WRITTEN TASK: Repeat every entry word for word. Images do not belong in the copy.

INPUT FOR THIS TASK:
#####

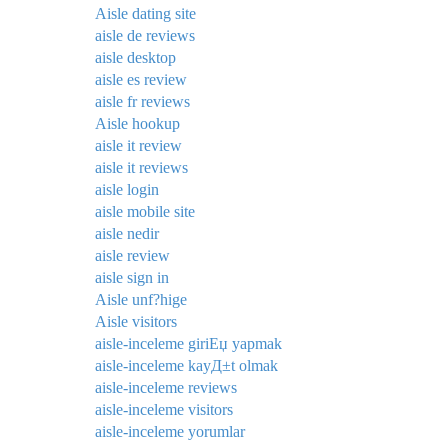
Aisle dating site
aisle de reviews
aisle desktop
aisle es review
aisle fr reviews
Aisle hookup
aisle it review
aisle it reviews
aisle login
aisle mobile site
aisle nedir
aisle review
aisle sign in
Aisle unf?hige
Aisle visitors
aisle-inceleme giriЕџ yapmak
aisle-inceleme kayД±t olmak
aisle-inceleme reviews
aisle-inceleme visitors
aisle-inceleme yorumlar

#####

RESPONSE TO THE TASK:
Aisle dating site
aisle de reviews
aisle desktop
aisle es review
aisle fr reviews
Aisle hookup
aisle it review
aisle it reviews
aisle login
aisle mobile site
aisle nedir
aisle review
aisle sign in
Aisle unf?hige
Aisle visitors
aisle-inceleme giriЕџ yapmak
aisle-inceleme kayД±t olmak
aisle-inceleme reviews
aisle-inceleme visitors
aisle-inceleme yorumlar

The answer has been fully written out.